LIST OF TASKS —
- a) In the court opinion on the church building contract, how much extra did the parties agree on verbally for replacing brick walls with granite in the basement?
- b) Carry on the court opinion on the church building contract, starting after its last sentence.

SOURCE —
It devolved upon the plaintiff in each instance to procure a written order from the architect and to make his claim in writing. His failure to do so in one instance does not tend to prove a waiver by the defendant. Repeated failures add nothing. Ciphers added to ciphers indefinitely, the result is the same—nothing.
But it is said in the matter of the foundation walls the defendant promised to pay extra. The defendant denied
It also appears that the parties agreed verbally upon $300 extra for the substitution of granite for brick walls in the basement. Respecting that there is no dispute. That proves a waiver in that instance; but it does not tend to prove a waiver in all instances. As injustice may have been done we think rhe defendant is entitled on this ground to a new trial.
The third reason of appeal is as follows:—“The court erred in permitting the plaintiff to prove that the use of tools, etc., was worth $4,622. There is no allegation in the complaint that the defendant promised to pay ten per cent, profit upon the cost of the work.”
Upon the theory that the contract remained in force, and that the work was done under it, this evidence was irrelevant and not admissible. Upon the theory that the contract was abandoned, we do not see why it was not admissible as an element in determining what the work was reasonably worth; not as a rule of damages, nor as necessarily showing that that item was to be recovered, but simply as a circumstance to be considered in ascertaining the value of the plaintiff’s services. For that purpose we do not think the allegation of a special promise in the complaint necessary.
The case does not inform us whether the jury assessed damages upon the one theory or the other; and we do not find in the record that the court limited the evidence as indicated above.
The fifth reason of appeal is “ that the court erred in permitting Mr. Darling to say what it was worth to build the church.”
The sixth reason of appeal is “ that the court erred in admitting parol evidence to show that the $25 forfeiture would not be exacted.”
The record shows that “ the plaintiff was interrogated in chief with regard to a conversation had by him with Father Fagan at the time the foundation was being dug, as to the contract provision concerning the date of completion and the penalty for non-performance. Counsel claimed to show by the witness that he Spoke to Father Fagan about the delay which would be involved in the increased foundation work, and asked him if he, under the circumstances, intended to hold the witness to completion by the day fixed; and that Father Fagan then informed him that the $25 forfeiture would not be exacted, or words to that effect.” The defendant’s counsel objected. The plaintiff’s counsel claimed the evidence “ as tending to show a waiver of that stipulation in the contract, if it should be found to have remained in force.” The court admitted the evidence.
We think the evidence was properly received for the purpose claimed, but for reasons already given, we think it was not admissible for the purpose of proving a waiver in respect to other matters.

STORED RECORDS —
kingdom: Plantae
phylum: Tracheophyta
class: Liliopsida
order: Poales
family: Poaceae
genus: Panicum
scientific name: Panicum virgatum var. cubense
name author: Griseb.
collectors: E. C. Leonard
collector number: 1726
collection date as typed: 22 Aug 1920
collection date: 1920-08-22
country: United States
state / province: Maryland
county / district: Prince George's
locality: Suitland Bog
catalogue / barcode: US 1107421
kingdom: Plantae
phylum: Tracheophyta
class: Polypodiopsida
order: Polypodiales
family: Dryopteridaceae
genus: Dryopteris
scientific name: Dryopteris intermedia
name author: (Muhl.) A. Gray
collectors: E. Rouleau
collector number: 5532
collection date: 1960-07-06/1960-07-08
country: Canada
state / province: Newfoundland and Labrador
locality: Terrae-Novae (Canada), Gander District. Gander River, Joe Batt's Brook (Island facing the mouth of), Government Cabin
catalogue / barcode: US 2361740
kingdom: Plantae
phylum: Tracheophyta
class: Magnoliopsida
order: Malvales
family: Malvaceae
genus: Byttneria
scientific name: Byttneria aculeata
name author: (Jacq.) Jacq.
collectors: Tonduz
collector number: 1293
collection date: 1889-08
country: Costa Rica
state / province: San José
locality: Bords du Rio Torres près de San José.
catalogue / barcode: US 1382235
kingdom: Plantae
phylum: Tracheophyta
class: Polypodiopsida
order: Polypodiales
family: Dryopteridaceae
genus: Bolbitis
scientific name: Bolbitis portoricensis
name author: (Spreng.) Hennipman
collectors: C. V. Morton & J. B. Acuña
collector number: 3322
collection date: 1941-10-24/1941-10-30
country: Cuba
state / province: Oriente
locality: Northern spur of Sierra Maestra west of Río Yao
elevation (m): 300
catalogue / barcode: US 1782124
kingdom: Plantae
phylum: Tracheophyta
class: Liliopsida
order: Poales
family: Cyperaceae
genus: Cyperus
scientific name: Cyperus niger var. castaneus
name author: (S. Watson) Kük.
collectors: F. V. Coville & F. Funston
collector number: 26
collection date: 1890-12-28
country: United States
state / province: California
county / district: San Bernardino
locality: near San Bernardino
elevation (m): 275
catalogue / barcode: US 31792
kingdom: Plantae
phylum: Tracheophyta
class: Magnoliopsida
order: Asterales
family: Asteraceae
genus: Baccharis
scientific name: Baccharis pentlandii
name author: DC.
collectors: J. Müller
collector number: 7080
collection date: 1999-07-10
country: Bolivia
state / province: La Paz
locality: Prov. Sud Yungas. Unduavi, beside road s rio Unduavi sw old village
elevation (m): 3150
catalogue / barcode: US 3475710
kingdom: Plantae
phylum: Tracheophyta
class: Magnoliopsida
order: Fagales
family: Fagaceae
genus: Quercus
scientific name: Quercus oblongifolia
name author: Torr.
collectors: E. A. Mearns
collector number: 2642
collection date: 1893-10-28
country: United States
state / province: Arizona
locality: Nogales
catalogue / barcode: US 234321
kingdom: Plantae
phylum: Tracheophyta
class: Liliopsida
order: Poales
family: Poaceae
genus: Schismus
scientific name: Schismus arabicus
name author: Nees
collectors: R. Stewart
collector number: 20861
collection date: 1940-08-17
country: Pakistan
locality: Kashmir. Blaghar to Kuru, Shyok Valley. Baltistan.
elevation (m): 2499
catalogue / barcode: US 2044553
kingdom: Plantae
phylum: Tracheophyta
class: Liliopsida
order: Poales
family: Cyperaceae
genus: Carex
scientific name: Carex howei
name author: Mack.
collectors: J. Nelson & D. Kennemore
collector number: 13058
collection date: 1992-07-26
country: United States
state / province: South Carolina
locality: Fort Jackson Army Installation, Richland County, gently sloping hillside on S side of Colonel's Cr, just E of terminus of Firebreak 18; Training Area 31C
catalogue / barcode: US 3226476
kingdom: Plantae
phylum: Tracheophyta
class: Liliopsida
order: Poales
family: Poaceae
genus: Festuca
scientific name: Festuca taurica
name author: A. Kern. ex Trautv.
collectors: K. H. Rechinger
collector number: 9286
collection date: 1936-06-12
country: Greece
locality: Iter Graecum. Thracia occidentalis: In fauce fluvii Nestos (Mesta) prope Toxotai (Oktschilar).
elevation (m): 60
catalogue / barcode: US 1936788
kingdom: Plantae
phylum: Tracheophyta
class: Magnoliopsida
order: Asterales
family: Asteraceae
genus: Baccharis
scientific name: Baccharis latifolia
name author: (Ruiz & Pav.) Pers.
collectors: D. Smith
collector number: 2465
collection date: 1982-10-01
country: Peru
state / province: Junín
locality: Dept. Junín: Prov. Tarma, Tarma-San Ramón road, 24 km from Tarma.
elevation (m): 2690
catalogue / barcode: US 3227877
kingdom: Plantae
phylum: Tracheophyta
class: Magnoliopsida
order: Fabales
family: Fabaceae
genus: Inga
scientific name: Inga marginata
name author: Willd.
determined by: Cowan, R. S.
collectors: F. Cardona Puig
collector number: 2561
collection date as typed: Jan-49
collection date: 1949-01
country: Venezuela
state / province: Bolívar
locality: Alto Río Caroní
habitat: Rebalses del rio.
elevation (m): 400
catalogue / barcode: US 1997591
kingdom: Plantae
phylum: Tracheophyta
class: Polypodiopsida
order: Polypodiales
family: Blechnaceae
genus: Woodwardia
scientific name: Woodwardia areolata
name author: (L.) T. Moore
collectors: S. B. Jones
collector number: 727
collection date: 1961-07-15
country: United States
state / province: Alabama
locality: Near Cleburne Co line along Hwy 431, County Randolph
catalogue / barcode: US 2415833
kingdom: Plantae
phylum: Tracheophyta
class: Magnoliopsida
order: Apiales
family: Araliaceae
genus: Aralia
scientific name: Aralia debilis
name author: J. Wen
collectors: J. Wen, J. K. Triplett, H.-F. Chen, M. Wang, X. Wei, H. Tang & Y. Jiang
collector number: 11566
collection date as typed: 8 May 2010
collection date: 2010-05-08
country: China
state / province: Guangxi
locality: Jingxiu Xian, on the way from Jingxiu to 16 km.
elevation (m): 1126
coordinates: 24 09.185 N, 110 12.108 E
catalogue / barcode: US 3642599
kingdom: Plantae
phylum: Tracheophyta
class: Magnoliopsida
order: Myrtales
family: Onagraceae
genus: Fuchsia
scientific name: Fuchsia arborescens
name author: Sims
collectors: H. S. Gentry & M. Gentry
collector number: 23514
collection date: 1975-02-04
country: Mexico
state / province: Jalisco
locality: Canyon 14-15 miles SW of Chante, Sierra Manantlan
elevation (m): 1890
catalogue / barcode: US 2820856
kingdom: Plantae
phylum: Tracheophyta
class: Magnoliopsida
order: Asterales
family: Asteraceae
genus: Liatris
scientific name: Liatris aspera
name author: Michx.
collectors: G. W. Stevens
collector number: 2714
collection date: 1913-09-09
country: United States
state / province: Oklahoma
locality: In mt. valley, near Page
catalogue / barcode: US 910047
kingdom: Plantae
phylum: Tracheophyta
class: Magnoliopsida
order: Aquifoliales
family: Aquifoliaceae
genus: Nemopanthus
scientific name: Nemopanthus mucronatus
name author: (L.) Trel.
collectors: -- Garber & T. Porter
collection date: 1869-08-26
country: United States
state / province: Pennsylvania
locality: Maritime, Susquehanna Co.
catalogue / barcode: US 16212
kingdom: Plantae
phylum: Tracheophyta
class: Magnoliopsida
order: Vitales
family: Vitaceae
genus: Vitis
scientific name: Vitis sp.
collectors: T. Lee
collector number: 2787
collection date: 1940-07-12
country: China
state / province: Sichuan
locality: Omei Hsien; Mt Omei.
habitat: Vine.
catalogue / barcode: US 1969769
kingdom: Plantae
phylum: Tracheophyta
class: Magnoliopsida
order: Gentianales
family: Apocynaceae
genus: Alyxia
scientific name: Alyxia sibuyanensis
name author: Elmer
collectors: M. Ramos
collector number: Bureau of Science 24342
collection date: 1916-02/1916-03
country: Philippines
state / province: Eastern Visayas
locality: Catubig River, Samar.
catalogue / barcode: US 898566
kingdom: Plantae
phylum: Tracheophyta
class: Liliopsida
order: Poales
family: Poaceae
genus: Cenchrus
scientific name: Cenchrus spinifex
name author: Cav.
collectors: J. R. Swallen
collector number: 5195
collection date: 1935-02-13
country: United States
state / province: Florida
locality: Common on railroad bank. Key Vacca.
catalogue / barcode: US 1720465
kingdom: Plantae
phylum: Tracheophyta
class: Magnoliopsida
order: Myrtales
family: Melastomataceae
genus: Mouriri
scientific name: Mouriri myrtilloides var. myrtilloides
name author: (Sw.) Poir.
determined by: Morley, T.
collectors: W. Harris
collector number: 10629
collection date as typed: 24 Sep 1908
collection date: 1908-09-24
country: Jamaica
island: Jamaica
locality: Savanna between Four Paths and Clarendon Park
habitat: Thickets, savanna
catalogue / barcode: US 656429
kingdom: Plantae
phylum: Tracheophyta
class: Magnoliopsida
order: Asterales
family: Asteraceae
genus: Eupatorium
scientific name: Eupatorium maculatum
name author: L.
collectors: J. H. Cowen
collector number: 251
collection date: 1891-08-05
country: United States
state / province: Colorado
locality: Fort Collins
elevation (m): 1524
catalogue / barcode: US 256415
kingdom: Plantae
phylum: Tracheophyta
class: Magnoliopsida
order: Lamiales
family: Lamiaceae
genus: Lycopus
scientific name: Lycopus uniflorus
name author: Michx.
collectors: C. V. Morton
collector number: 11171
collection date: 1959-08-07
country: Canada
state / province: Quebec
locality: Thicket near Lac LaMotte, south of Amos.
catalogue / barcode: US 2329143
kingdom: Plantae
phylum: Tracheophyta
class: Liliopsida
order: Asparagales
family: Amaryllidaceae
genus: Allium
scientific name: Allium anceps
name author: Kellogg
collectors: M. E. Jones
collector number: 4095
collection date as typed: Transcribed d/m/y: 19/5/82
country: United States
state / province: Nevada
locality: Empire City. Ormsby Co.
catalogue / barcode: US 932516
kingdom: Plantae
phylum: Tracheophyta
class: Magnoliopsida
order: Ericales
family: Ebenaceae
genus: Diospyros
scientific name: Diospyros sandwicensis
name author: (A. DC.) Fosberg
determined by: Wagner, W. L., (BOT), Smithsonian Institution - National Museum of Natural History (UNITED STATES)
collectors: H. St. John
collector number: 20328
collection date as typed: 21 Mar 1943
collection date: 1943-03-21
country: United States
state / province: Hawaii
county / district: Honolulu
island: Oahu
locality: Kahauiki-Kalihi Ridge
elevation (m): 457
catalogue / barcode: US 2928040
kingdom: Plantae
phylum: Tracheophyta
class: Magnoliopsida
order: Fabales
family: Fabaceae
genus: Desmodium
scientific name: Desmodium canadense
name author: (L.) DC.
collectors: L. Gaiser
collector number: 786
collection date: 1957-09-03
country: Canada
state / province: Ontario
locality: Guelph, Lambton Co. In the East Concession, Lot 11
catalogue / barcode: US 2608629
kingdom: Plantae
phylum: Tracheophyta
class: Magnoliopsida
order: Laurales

TASK ANSWERS —
- a) $300

- b)
The defendant in its eighth reason of appeal complains that the court refused to charge as requested, and of the charge as given. The request is as follows :—“ By the terms of the contract Mr. O’Keefe, the plaintiff, was bound to complete the same before the first day of February, 1883. It was further agreed that the neglect, delay or fault of any other contractor, or that any alterations that might be required, should not release Mr. O’Keefe from the obligation to finish his work before the first day of February, or from the damages to be paid for his default, unless he made his
The court charged as follows:—“ The law is so, gentlemen, that time limits become reasonably enlarged by alterations or enlargements, upon the owner’s request or suggestion that work be done which delays the performance of the work, the extension being measured by the delay thus caused. But there is another provision in the contract which enters into this matter and determines the rights of the parties to extension, being paragraph twelve of the con-tract, to wit, ‘The owner shall not be liable to the contract- or for any neglect, default or delay of any other contractor upon the building; nor shall any such neglect, delay or default of any other contractor, or any alterations which may be required in the work, or any damage which may happen thereto by fire or otherwise, release the contractor from the obligation to finish the work within the time aforesaid, or from the damages to be paid in default thereof, unless claim is made in writing at the time of such alleged neglect, default or delay, and the architect shall certify that an allowance of additional time ought to be made, in which case the contractor shall be released from the payment of the stipulated damages for the additional time so certified, and no more.’ This paragraph would bar the plaintiff from any
The court charged substantially as requested, except that the jury were allowed to give effect to a waiver if they should find that there was one.
The seventh reason of appeal is “ that the court erred in neglecting to charge the jury as requested by the defendant in reference to the money paid Maher in the spring of 1883, for completing the brick work; and its charge on this point was erroneous.”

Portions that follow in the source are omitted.